# Harnessing Future Hardware



Sverre Jarp CERN openlab

IT Dept.



CERN

Tracking Workshop – GSI, Darmstadt, 9 – 11 June 2010

# The driving force: Moore's law

- We continue to double the number of transistors every other year<sup>(\*)</sup>
  - Latest consequence Single core
    - → Multicore
      - → Manycore



### Real consequence of Moore's law

- We are being "snowed under" by transistors:
  - More (and more complex) execution units
    - Hundreds of new instructions
  - Longer SIMD/SSE vectors
  - More hardware threading
  - More and more cores
- In order to profit we need to "think parallel"
  - Data parallelism
  - Task parallelism

### "Intel platform 2015" (and beyond)

#### Today's silicon processes:

- 45 nm
- 32 nm
- On the roadmap:
  - 22 nm (2011/12)
  - 16 nm (2013/14)



S. Borkar et al. (Intel), "Platform 2015: Intel Platform Evolution for the Next Decade", 2005.

- In research:
  - 11 nm (2015/16)
  - 8 nm (2017/18)
    - Source: Bill Camp/Intel HPC

#### Each generation will push the core count:

• We are entering the many-core era (whether we like it or not) !

Sverre Jarp - CERN

# **Programming: A Complicated Story**

 We cannot concentrate on just one layer (ignoring the others)
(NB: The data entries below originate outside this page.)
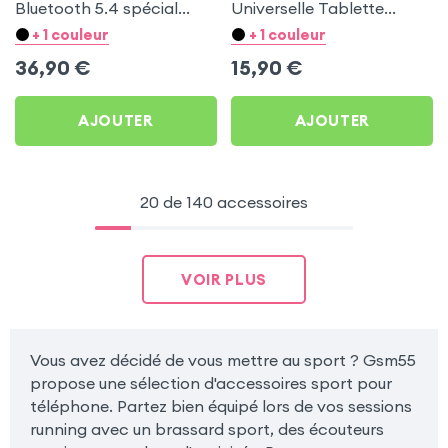
Bluetooth 5.4 spécial
Universelle Tablette
Sport et Running -
jusqu’à 12'' Transparent
+ 1 couleur
+ 1 couleur
Swissten Open Ear Titane
IP68 et Touchscreen
36,90
€
15,90
€
Sable
Extérieur - Transparent
AJOUTER
AJOUTER
20 de 140 accessoires
VOIR PLUS
Vous avez décidé de vous mettre au sport ? Gsm55
propose une sélection d'accessoires sport pour
téléphone. Partez bien équipé lors de vos sessions
running avec un brassard sport, des écouteurs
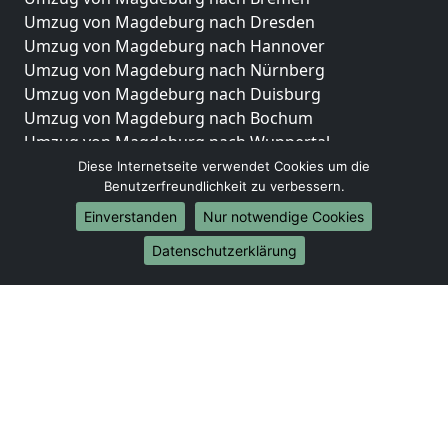
Umzug von Magdeburg nach Dresden
Umzug von Magdeburg nach Hannover
Umzug von Magdeburg nach Nürnberg
Umzug von Magdeburg nach Duisburg
Umzug von Magdeburg nach Bochum
Umzug von Magdeburg nach Wuppertal
Umzug von Magdeburg nach Bielefeld
Diese Internetseite verwendet Cookies um die
Benutzerfreundlichkeit zu verbessern.
Umzug von Magdeburg nach Bonn
Umzug von Magdeburg nach Münster
Einverstanden
Nur notwendige Cookies
Internationale-Umzüge
Datenschutzerklärung
Umzug von Magdeburg nach Brasilien
Umzug von Magdeburg nach Brunei Darussalam
Umzug von Magdeburg nach Burkina Faso
Umzug von Magdeburg nach Burundi
Umzug von Magdeburg nach Chile
Umzug von Magdeburg nach China
Umzug von Magdeburg nach Cookinseln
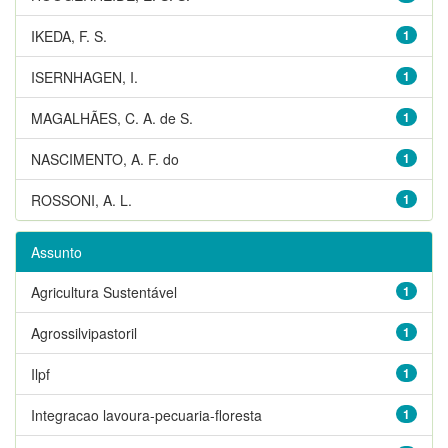
IKEDA, F. S.
1
ISERNHAGEN, I.
1
MAGALHÃES, C. A. de S.
1
NASCIMENTO, A. F. do
1
ROSSONI, A. L.
1
Assunto
Agricultura Sustentável
1
Agrossilvipastoril
1
Ilpf
1
Integracao lavoura-pecuaria-floresta
1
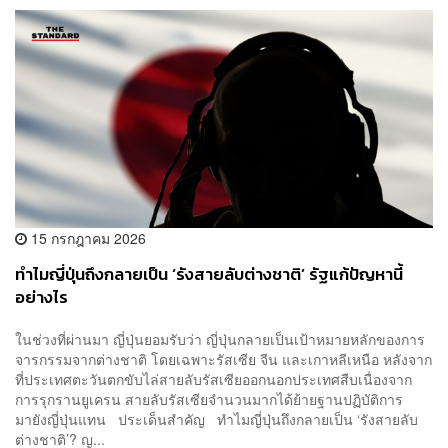
15 กรกฎาคม 2026
ทำไมญี่ปุ่นถึงกลายเป็น ‘รังสายลับต่างชาติ’ รัฐแก้ปัญหานี้
อย่างไร
ในช่วงที่ผ่านมา ญี่ปุ่นยอมรับว่า ญี่ปุ่นกลายเป็นเป้าหมายหลักของการ
จารกรรมจากต่างชาติ โดยเฉพาะรัสเซีย จีน และเกาหลีเหนือ หลังจาก
ที่ประเทศตะวันตกขับไล่สายลับรัสเซียออกนอกประเทศสืบเนื่องจาก
การรุกรานยูเครน สายลับรัสเซียจำนวนมากได้ย้ายฐานปฏิบัติการ
มายังญี่ปุ่นแทน ประเด็นสำคัญ ทำไมญี่ปุ่นถึงกลายเป็น ‘รังสายลับ
ต่างชาติ’? ญ...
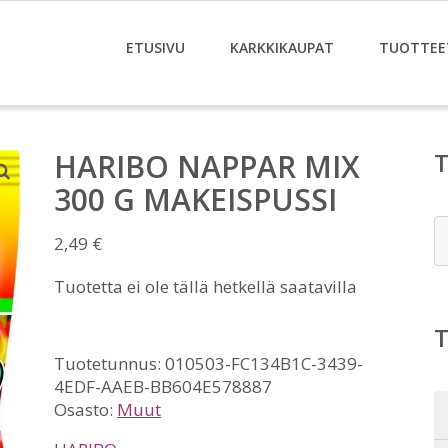
ETUSIVU
KARKKIKAUPAT
TUOTTEE
HARIBO NAPPAR MIX
300 G MAKEISPUSSI
E
2,49
€
Tuotetta ei ole tällä hetkellä saatavilla
Tuotetunnus:
010503-FC134B1C-3439-
4EDF-AAEB-BB604E578887
Osasto:
Muut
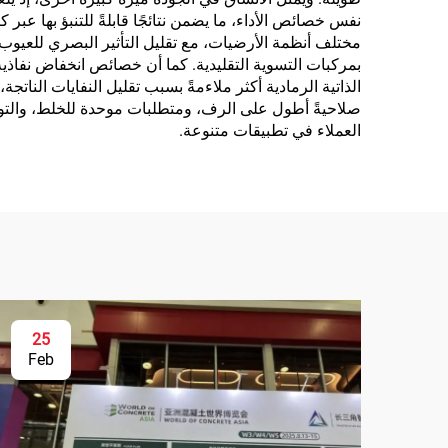
نفس خصائص الأداء، ما يضمن نتائجًا قابلةً للتنبؤ بها عبر ك
مختلف أنظمة الأرضيات، مع تقليل التأثير البصري للعيوب ال
بمركبات التسوية التقليدية. كما أن خصائص انخفاض نفاذية
الذاتية الرمادية أكثر ملاءمةً بسبب تقليل النفايات الناتجة
صلاحيةً أطول على الرف، ومتطلبات موحدة للخلط، والتواف
العملاء في تطبيقات متنوعة.
25
Feb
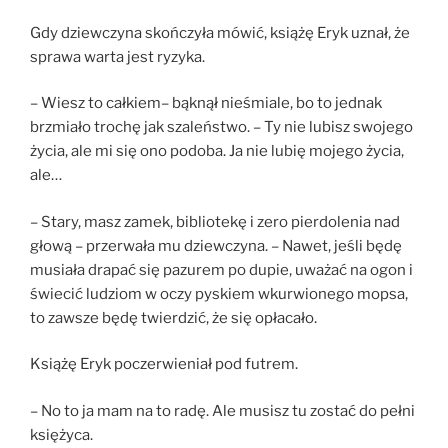
Gdy dziewczyna skończyła mówić, książę Eryk uznał, że
sprawa warta jest ryzyka.
– Wiesz to całkiem– bąknął nieśmiale, bo to jednak
brzmiało trochę jak szaleństwo. – Ty nie lubisz swojego
życia, ale mi się ono podoba. Ja nie lubię mojego życia,
ale…
– Stary, masz zamek, bibliotekę i zero pierdolenia nad
głową – przerwała mu dziewczyna. – Nawet, jeśli będę
musiała drapać się pazurem po dupie, uważać na ogon i
świecić ludziom w oczy pyskiem wkurwionego mopsa,
to zawsze będę twierdzić, że się opłacało.
Książę Eryk poczerwieniał pod futrem.
– No to ja mam na to radę. Ale musisz tu zostać do pełni
księżyca.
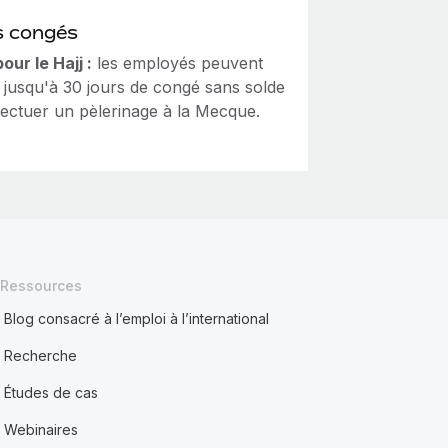
s congés
ur le Hajj :
les employés peuvent
 jusqu'à 30 jours de congé sans solde
fectuer un pèlerinage à la Mecque.
Ressources
Blog consacré à l’emploi à l’international
Recherche
Études de cas
Webinaires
| Problem                  |  |
|--------------------------|--|
| Algorithms, abstraction  |  |
| Source program           |  |
| Compiled code, libraries |  |
| System architecture      |  |
| Instruction set          |  |
| μ-architecture           |  |
| Circuits                 |  |
| Electrons                |  |

### Different designs: CPU or GPU

#### Different focus

- CPU
  - Optimised for low-latency access to cached data sets
  - Control logic for out-of-order and speculative execution
- GPU
  - Optimised for data-parallel, throughput computation
  - Architecture tolerant of memory latency
  - More transistors dedicated to computation





DRAM

### Seven dimensions of performance

### First three dimensions:

- Superscalar
- Pipelining
- Computational width/SIMD
- Next dimension is a "pseudo" dimension:
  - Hardware multithreading
- Last three dimensions:
  - Multiple cores
  - Multiple sockets
  - Multiple compute nodes





### In the days of the Pentium

### First three dimensions:

- Superscalar (only two ports)
- Pipelining (OK)
- No vectors



Sockets

Nodes

- Next dimension is a "pseudo" dimension:
  - No hardware multithreading
- Last three dimensions:
  - No cores
  - Hardly any dual socket systems
  - Multiple compute nodes (OK)

# Seven <u>multiplicative</u> dimensions:

### First three dimensions:

- Superscalar
- Pipelining
- Computational width/SIMD
- Next dimension is a "pseudo" dimension:
  - Hardware multithreading
- Last three dimensions:
  - Multiple cores
  - Multiple sockets
  - Multiple compute nodes



### The move to many-core systems

- Examples of "CPU slots": Sockets \* Cores \* HW-threads
  - Basically what you observe in "cat /proc/cpuinfo"
  - Conservative:
    - Dual-socket AMD six-core (Istanbul): 2 \* 6 \* 1 = 12
      Dual-socket Intel six-core Westmere: 2 \* 6 \* 2 = 24
      Quad-socket Intel Dunnington server: 4 \* 6 \* 1 = 24
  - Aggressive:
    - Quad-socket AMD Magny-Cours (12 core) 4 \* 12 \* 1 = 48
    - Octo-socket Nehalem-EX "octo-core":
      8 \* 8 \* 2 = 128
    - Quad-socket Sun Niagara (T3) processors w/16 cores and 8 threads (each): 4 \* 16 \* 8 = 512
- Now, or in the near future: Hundreds of CPU slots
- And, by the time new software is ready: Thousands !!

### Nividia Fermi design

- Streaming Multiprocessing Architecture
- 32 CUDA cores per SM (512 total)
- 8× peak double precision floating point performance
  - 50% of peak single precision
- Dual Thread Scheduler
- 64 KB of RAM for shared memory and L1 cache (configurable)



### Many-core accelerator

- Many Inter Core Architecture:
  - Announced at ISC10 (June 2010)
  - Based on the x86 architecture, 22nm (2012?)
  - Many-core (> 50 cores) + 4-way multithreaded + 512-bit vector unit



### Conclusion

- The parallel (CPU, GPU) hardware is here to stay!
  - Realistic benchmarking becomes paramount !
- Different teams will take different parallelisation approaches, based on:
  - Political desire to change
  - The code size and the percentage that is performance sensitive
  - Loop constructs and vector, matrix availability in the code
  - Available effort for a substantial re-write
- The potential is huge but everybody needs to understand the ROI
  - Investment in human effort, against better use of available resources!